Given the amount of talk about "tenure as protection for politically controversial work," we should be able to test this question: do untenured people who are fired for taking controversial stands locate decent employment elsewhere? I'm aware of few examples along these lines for recent times. But there are certainly some well-known cases in the 20th century, which point in the direction that Kim and Levitt suggest. That is, some prominent people who were fired for political reasons went on to decent jobs elsewhere. Vernon Parrington (formerly of University of Oklahoma, later of the University of Washington) was fired for political reasons, yet ended up with a good job.
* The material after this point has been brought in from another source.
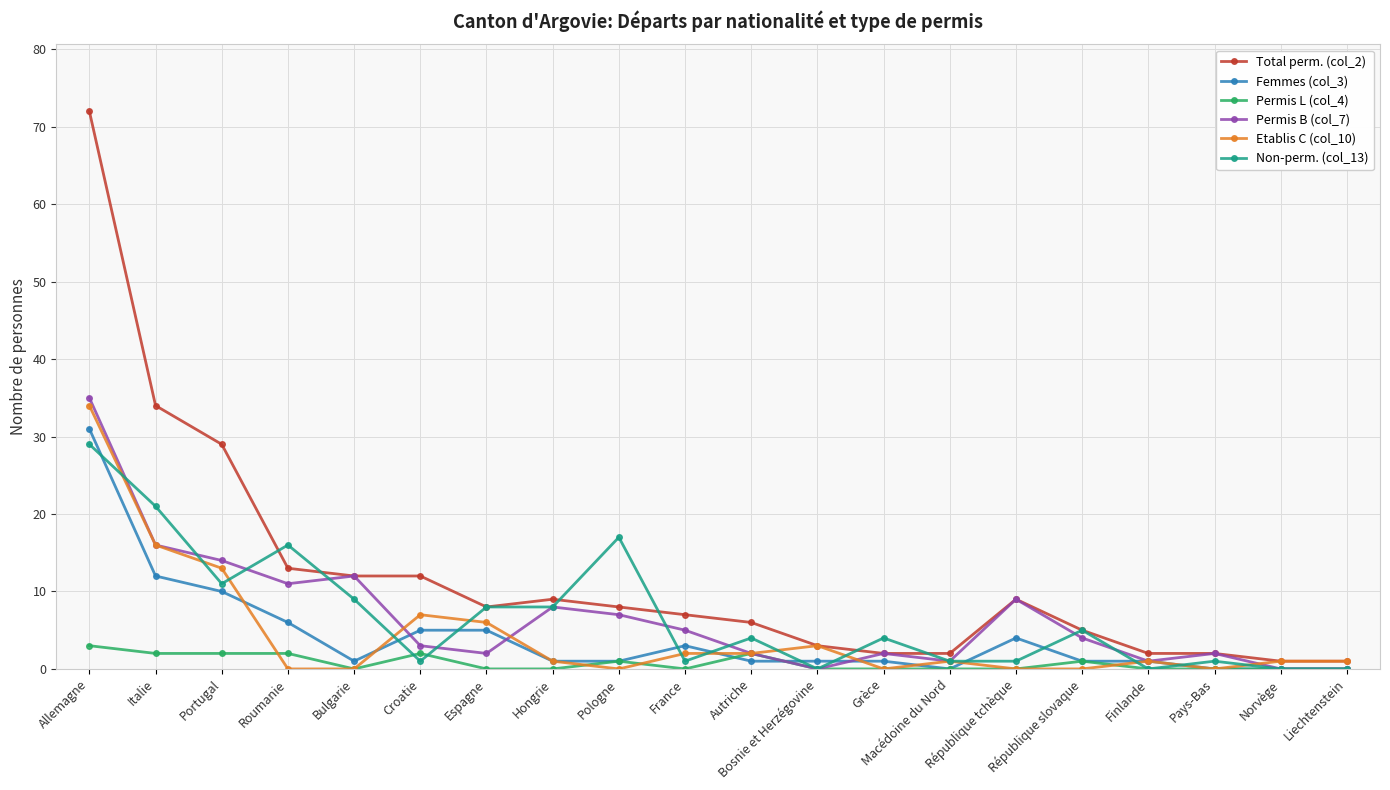

What is the label of the 2nd point from the right?

Norvège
But I'm not sure why the same political reasons that cause a controversial person to be fired wouldn't exist at other institutions, too. And maybe we should be concerned about the good but not fabulous faculty who might be fired for political reasons, too? That is, I don't know as anyone should be fired for political reasons. If faculty aren't doing their job, that should be handled in whatever way's appropriate (internal discipline, up to firing, I'd suppose). But I wouldn't want to say that faculty who're not doing a great job and are saying things that are politically controversial should be expendable. I know this is getting rather far afield at this point.

Anyway, what about more recent cases? I'm not thinking of a lot of cases of late where faculty have been fired for political reasons. So it's a little hard for me to test some of this.

One different recent situation comes to mind--and here it's of a formerly tenured professor at Emory--is Michael Bellisles. He's not quite a test of this, because he resigned after his book Arming America was withdrawn by Knopf and was found to have had some very serious problems. I'm not aware of him being able to find another academic job anywhere--though that may have been by choice. And, as I say, there were scholarly, as well as political, reasons behind the attack on his scholarship. But his other work was well-regarded.

Anyway, glad you're here and looking forward to hearing about the banks....

Jean Camp

Levitt's work complies with the dominant paradigm of Market Uber Alles aligns with the concentration of economic power. So his willingness to "give up" tenure for a small amount of money is laughably flaccid. I suspect, if pressed, he would assure you that the reality of the market influences everything BUT economics research. Economics research is the Search For Truth. And he is well=paid not because he serves the interest of capitol over labor or reifies the dominant discourse, but because he is Close To Truth.

No doubt, in real terms, he has given up far more than an expected value of $15k to stay a professor. That he is delusional as well as dishonest should have no bearing on academic debate.